At its party conference in Saalfelden this September the ÖVP made an acrobatic move to bat away both the accusations of graft in its own ranks, and the growing calls for a wealth tax in one go: “Welfare fraud is an abuse of this country’s culture,” party head Michael Spindelegger barked.

The idea has the seduction of a logical sequence: We don’t have to raise taxes if we cut the state’s losses. Then a syllogism: The state loses money through political corruption and welfare fraud. So one is as bad as the other. Nothing is more dangerous in politics than the appeal to logical inevitability.

The very attempt to compare white collar crime with, at worst, petty theft by marginalised groups is distasteful. But it is also wrong: They are vastly different in nature and scale.

While self-enrichment by well-paid public officials is an obvious disgrace, the notion of welfare “fraud” is often misplaced: It is an enormous presumption to claim that individuals who feel they need a subsistence grant to make ends meet should not be entitled to it because, say, they have a small undeclared income or a little property. Their choice to preserve their property for better times should be honoured, while they receive the support they need to recover from illness or unemployment.
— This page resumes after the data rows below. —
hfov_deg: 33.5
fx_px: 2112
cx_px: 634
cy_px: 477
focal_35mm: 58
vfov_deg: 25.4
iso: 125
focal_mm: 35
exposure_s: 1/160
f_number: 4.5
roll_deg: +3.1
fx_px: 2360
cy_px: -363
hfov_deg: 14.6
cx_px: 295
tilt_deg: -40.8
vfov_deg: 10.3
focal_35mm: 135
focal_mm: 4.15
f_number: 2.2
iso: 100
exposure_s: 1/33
Regarding scale, consider the losses incurred by the state. In June 2011, there were 119,000 beneficiaries of the annual €9,000 subsistence grant in Austria; if 5 per cent of the claims were “fraudulent” (a high estimate), this would cost the state €53.5M per year. This compares to €40M in annual maintenance charges for the emergency service radios that were dubiously contracted from Telekom Austria –  overpriced, according to Wiener Zeitung (Sept. 12) –  not to mention the €1.8 billion incurred by the (allegedly) corrupt and unnecessary purchase of Eurofighter defence planes.
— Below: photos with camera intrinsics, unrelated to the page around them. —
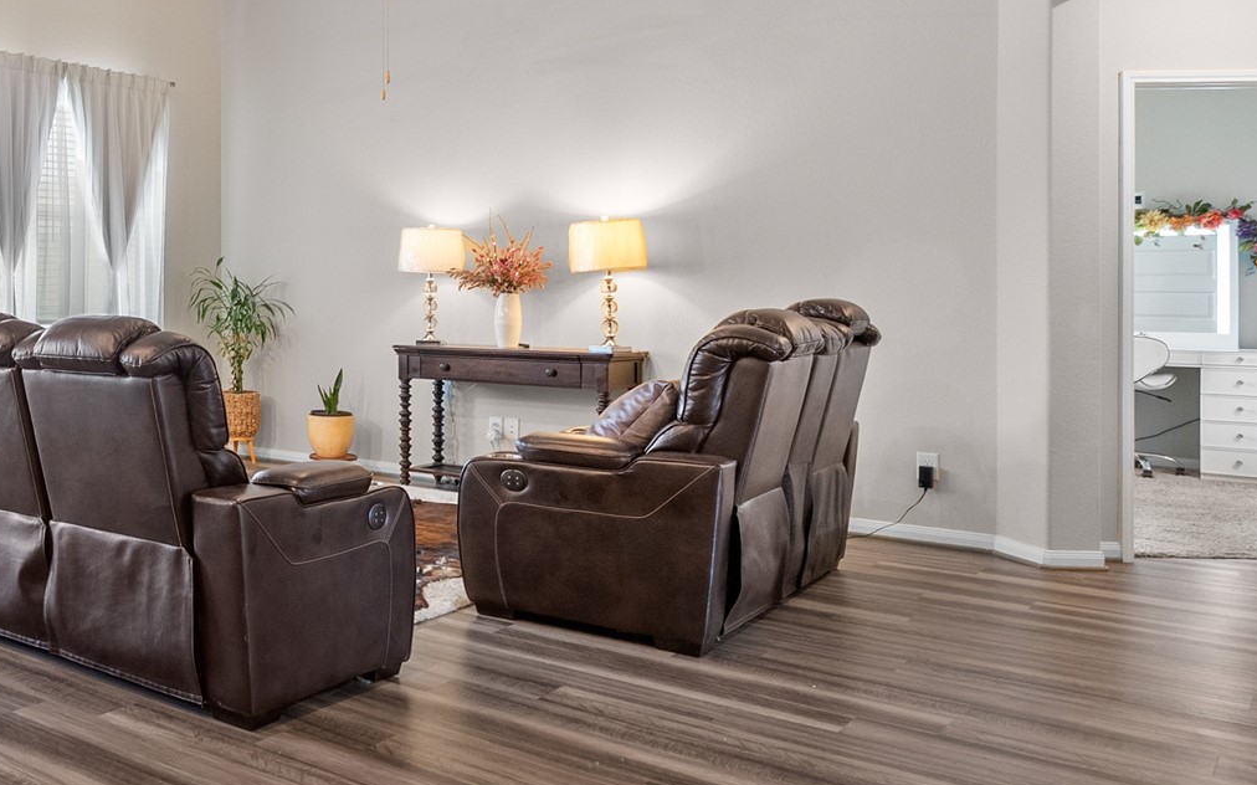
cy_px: 291
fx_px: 1199
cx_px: -21
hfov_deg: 45.8
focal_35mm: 35
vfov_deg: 36.0
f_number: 8
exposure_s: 1/6
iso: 1000
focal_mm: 16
But a more permanent leak in the state budget are the billions lost in revenue each year through tax evasion – the classic white collar crime. While there are no recent estimates for Austria, the practice costs Germany €30 billion in tax every year, according to Thomas Eigenthaler of Germany’s Federal Tax Police Union.

These figures would suggest that more effective taxation of the wealthy would net the state more than going after welfare “fraud” by the poor. But Finance Minister Maria Fekter (ÖVP) thinks a wealth tax would endanger civil liberties. She cautions against a dystopia in which the state sniffs through the private fortunes of well-heeled ÖVP voters. Welfare “frauds”, clearly, don’t have the luxury of such privacy: The ÖVP has demanded an evaluation of subsistence grant abuse by next year.